Tolling of period to sue. — Voluntary payment of compensation benefits pursuant to the law of another state is not in itself sufficient to toll the filing requirements of this section; tolling of the time to sue provision depends upon whether a worker was reasonably led to believe that New Mexico compensation would be paid. Ryan v. Bruenger M. Trucking, 1983-NMCA-043, 100 N.M. 15, 665 P.2d 277, cert. denied, 100 N.M. 53, 665 P.2d 809.
Effect of award under another state's statute. — An award made under the workmen's (workers') compensation statute of a state will not bar a proceeding against the same person under the applicable statute of a sister state, unless the first state has declared by statute or by court decision that is remedy, if pursued to an award, should be exclusive. Webb v. Arizona Pub. Serv. Co., 1981-NMCA-007, 95 N.M. 603, 624 P.2d 545.
A worker is not precluded from receiving New Mexico compensation benefits merely because that worker has also received compensation benefits in another state. Cawyer v. Cont'l Express Trucking, 1997-NMCA-008, 122 N.M. 819, 932 P.2d 509.
Under full faith and credit, New Mexico determines case where no res judicata. — In view of the construction of its own judgments by the courts of Texas, the court concludes that the appeal from the award of the Texas industrial accident board by the claimant in this case denies that award the requisite finality to make it res judicata in Texas, and thus the lower New Mexico court was free under the full faith and credit clause to hear and determine the claim to compensation under the New Mexico Workmen's (Workers') Compensation Law. Chapman v. John St. John Drilling Co., 1963-NMSC-214, 73 N.M. 261, 387 P.2d 462 (decided under prior law).
An appeal from judgment prevents its operation as res judicata. Chapman v. John St. John Drilling Co., 1963-NMSC-214, 73 N.M. 261, 387 P.2d 462 (decided under prior law).

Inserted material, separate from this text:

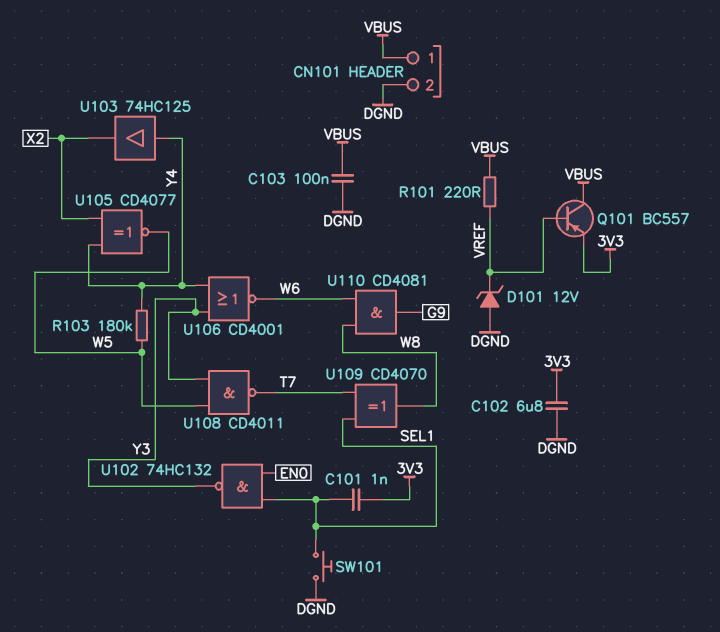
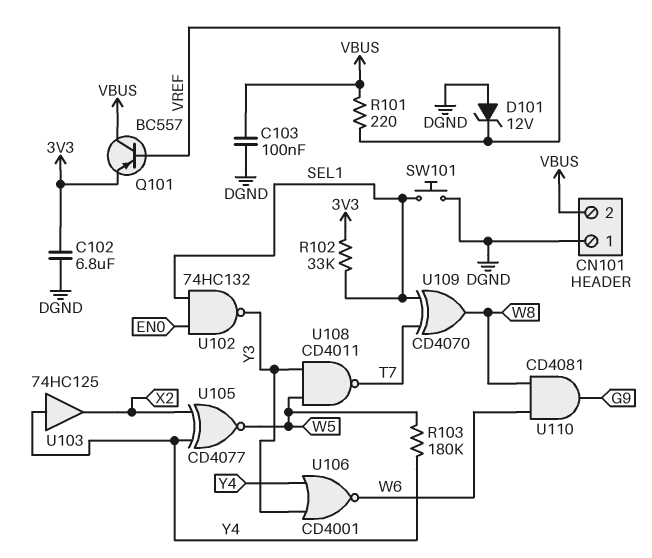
C101: 1nF (3V3, SEL1) -> none
CN101 pin 1: VBUS -> DGND
CN101 pin 2: DGND -> VBUS
R102: none -> 33k (3V3, SEL1)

Federal question where one state refuses credit to judgment of another. — The effect of a state's prior award under a workmen's (workers') compensation law on the ability of a different state to award supplemental benefits under its own workmen's (workers') compensation statute is a question involving the federal constitution as when a state court refuses credit to the judgment of a sister state because of its opinion of the nature of the cause of action or the judgment in which it is merged, an asserted federal right is denied and the sufficiency of the grounds of denial are for supreme court of the United States to decide. Chapman v. John St. John Drilling Co., 1963-NMSC-214, 73 N.M. 261, 387 P.2d 462 (decided under prior law).
Accepting Texas payments not waiving New Mexico rights. — Claimant did not waive any rights he had under the New Mexico Workers' Compensation Act by accepting compensation payments under the Texas act. Franklin v. Geo. P. Livermore, Inc., 1954-NMSC-054, 58 N.M. 349, 270 P.2d 983 (decided under prior law).
Am. Jur. 2d, A.L.R. and C.J.S. references. — 82 Am. Jur. 2d Workers' Compensation §§ 416, 417.